For clinical trial submission on a treatment planning system, a user selects the patient to export. The data is exported to a local file system. Somehow the user is required to anonymize the data (the ITC_DICOMpiler provides this tool, but it misses some tags). The data is then FTP’d to the ITC centre in St.Louis, QARC or RPC?. Treatment record information cannot be sent. IMRT field information is not sent. DVHs are recalculated.

One of the current problems is the limited number of data repositories able to support this data transfer. ITC, QARC, RPC, ESTRO’s Genepi, Australia’s SWAN, NCIC CTG (RCET tools), ...

How it should work
Fundamentally, the use cases reflect the need for a standard PACS-like repository for RT information which would allow for long term storage and retrieval of patient data. Such repositories could exist locally in the department, hospital wide, or multi-institutionally. In every case the ability to store and retrieve accurate and complete records of the RT treatment is required. And, in a standard format across institutions providing record transfer capabilities as well as data longevity. Patient Re-Treatment: Patient presents with a re-occurrence of cancer in an area close to a region previously treated with radiation. The physician requests the prior simulation CT and superimposed dose distributions to develop a strategy for re-treating the patient to the same region. If image registration is possible between the prior treatment and the current planning, then a composite plan may be generated showing the total radiation dose to the patient between the prior treatment and the new plan.

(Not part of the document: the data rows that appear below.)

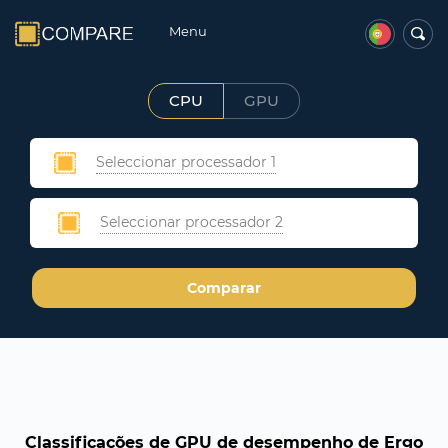
Menu
CPU
GPU
Seleccionar processador 1
Seleccionar processador 2
Comparar
Classificações de GPU de desempenho de Ergo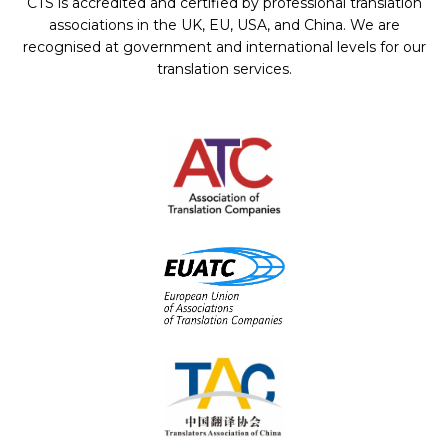
CTS is accredited and certified by professional translation
associations in the UK, EU, USA, and China. We are
recognised at government and international levels for our
translation services.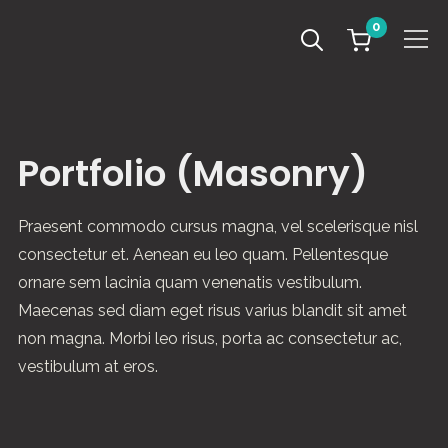
0
Info
Portfolio (Masonry)
Praesent commodo cursus magna, vel scelerisque nisl
consectetur et. Aenean eu leo quam. Pellentesque
ornare sem lacinia quam venenatis vestibulum.
Maecenas sed diam eget risus varius blandit sit amet
non magna. Morbi leo risus, porta ac consectetur ac,
vestibulum at eros.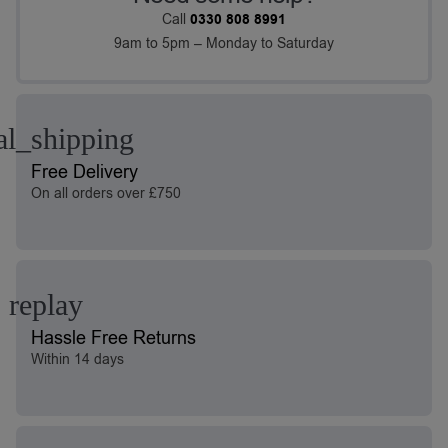
Call
0330 808 8991
9am to 5pm – Monday to Saturday
Free Delivery
On all orders over £750
Hassle Free Returns
Within 14 days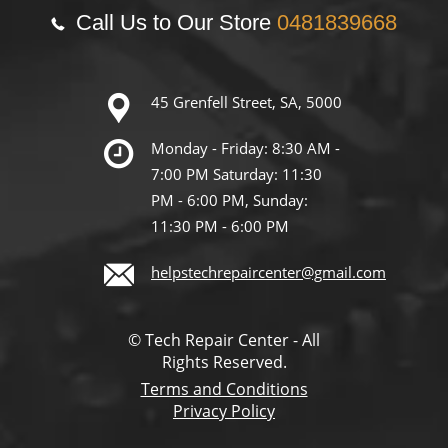
Call Us to Our Store
0481839668
45 Grenfell Street, SA, 5000
Monday - Friday: 8:30 AM -
7:00 PM Saturday: 11:30
PM - 6:00 PM, Sunday:
11:30 PM - 6:00 PM
helpstechrepaircenter@gmail.com
© Tech Repair Center - All
Rights Reserved.
Terms and Conditions
Privacy Policy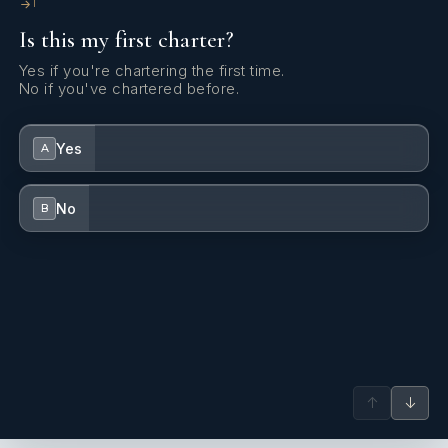
1
Is this my first charter?
Yes if you're chartering the first time.
No if you've chartered before.
Yes
A
No
B
↑
↓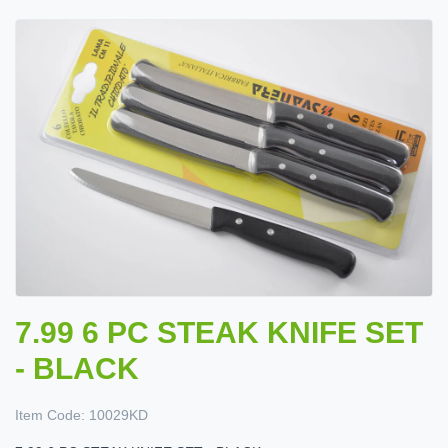
7.99 6 PC STEAK KNIFE SET
- BLACK
Item Code:
10029KD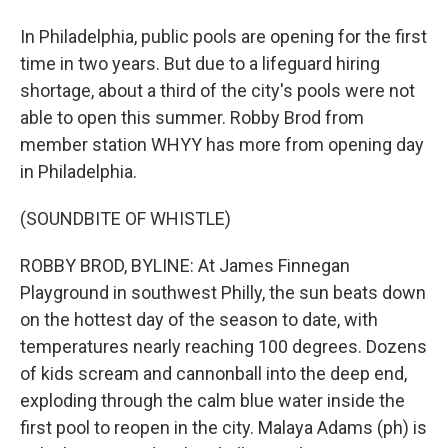
In Philadelphia, public pools are opening for the first
time in two years. But due to a lifeguard hiring
shortage, about a third of the city's pools were not
able to open this summer. Robby Brod from
member station WHYY has more from opening day
in Philadelphia.
(SOUNDBITE OF WHISTLE)
ROBBY BROD, BYLINE: At James Finnegan
Playground in southwest Philly, the sun beats down
on the hottest day of the season to date, with
temperatures nearly reaching 100 degrees. Dozens
of kids scream and cannonball into the deep end,
exploding through the calm blue water inside the
first pool to reopen in the city. Malaya Adams (ph) is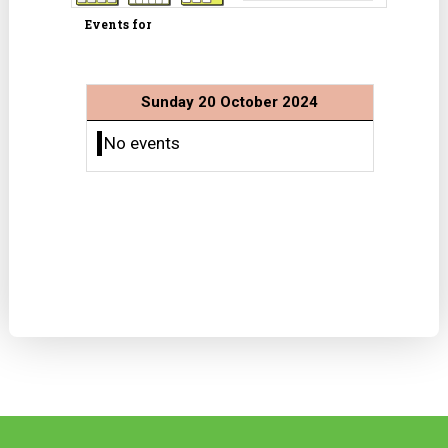
Events for
Sunday 20 October 2024
No events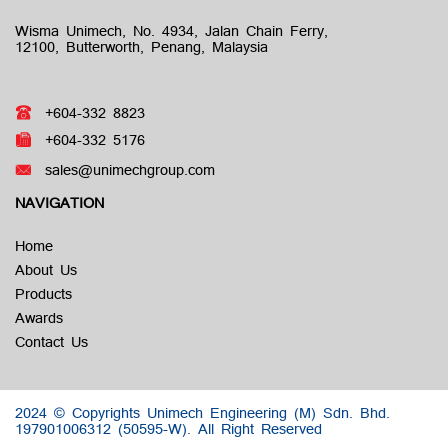
Wisma Unimech, No. 4934, Jalan Chain Ferry,
12100, Butterworth, Penang, Malaysia
+604-332 8823
+604-332 5176
sales@unimechgroup.com
NAVIGATION
Home
About Us
Products
Awards
Contact Us
2024 © Copyrights Unimech Engineering (M) Sdn. Bhd.
197901006312 (50595-W).
All Right Reserved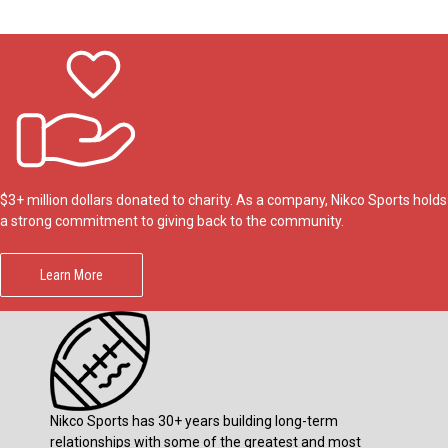
$3+ million dollars donated to charity. As a company, Nikco Sports holds
a strong commitment to giving back to the community.
Learn More
Nikco Sports has 30+ years building long-term
relationships with some of the greatest and most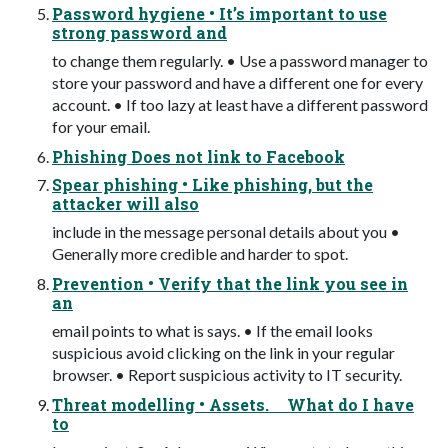
Password hygiene • It’s important to use
strong password and
to change them regularly. • Use a password manager to
store your password and have a different one for every
account. • If too lazy at least have a different password
for your email.
Phishing Does not link to Facebook
Spear phishing • Like phishing, but the
attacker will also
include in the message personal details about you •
Generally more credible and harder to spot.
Prevention • Verify that the link you see in
an
email points to what is says. • If the email looks
suspicious avoid clicking on the link in your regular
browser. • Report suspicious activity to IT security.
Threat modelling • Assets. What do I have
to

Departmental Case Review: This use case reflects the ability for a physician to review past patient records to understand complications or to learn from their technique to apply to new patients. In the prior case, the patient returns presenting with a long term complication from the radiation. The physician would be able to recall the treatment planning information to assess where the dose was delivered to understand whether or not it is attributable to the radiation and how to change the treatment strategy for future patients to avoid such complications. An important item in this case is the ease of performing the task. This should be able to be accomplished by the physician as easy as reviewing a past CT or MR scan of the patient in a PACS system. This use case can also be extended to encompass multiple patient review in the context of retrospectively studying a specific patient population for research or quality purposes.

Clinical Trials:

  • Central Repository: From a treatment planning system, virtual simulator, record and verify system, or imaging modality, the user selects a patient, the type of data required for export (e.g. CT, MR, structures, plans, doses, DVH, DRRs, treatment records), specific subsets of data (e.g. which structures to export and which DVHs to export), select tags to anonymize, select data repository to receive the data. The data should then be anonymized, encrypted, and transmitted to the selected data repository.
  • Local Archive: In this use case, the clinical trial archive is assumed to be distributed across the multiple institutions participating. Rather than submitting the patient’s data to a central repository, the patient data would be stored locally in a standard way. Then the patient’s record is made available to the study group. In this case new data about the patient would only need to be handled by the institution, and the data would be kept current as a normal medical record.

4. Standards & Systems

Treatment planning systems, virtual simulation system, record & verify systems, CT scanners, MR scanner, PET and other scanners, Picture Archive and Communication Systems (PACS).
DICOM-RT, caBIG

5. Discussion

Ideal inter-operability problem for IHE-RO to deal with. Collaborate with clinical trials groups ? caBIG compliance ?
An additional profile is required, which could be an extension of the 2005-7 Profile.
This is a very difficult problem to solve.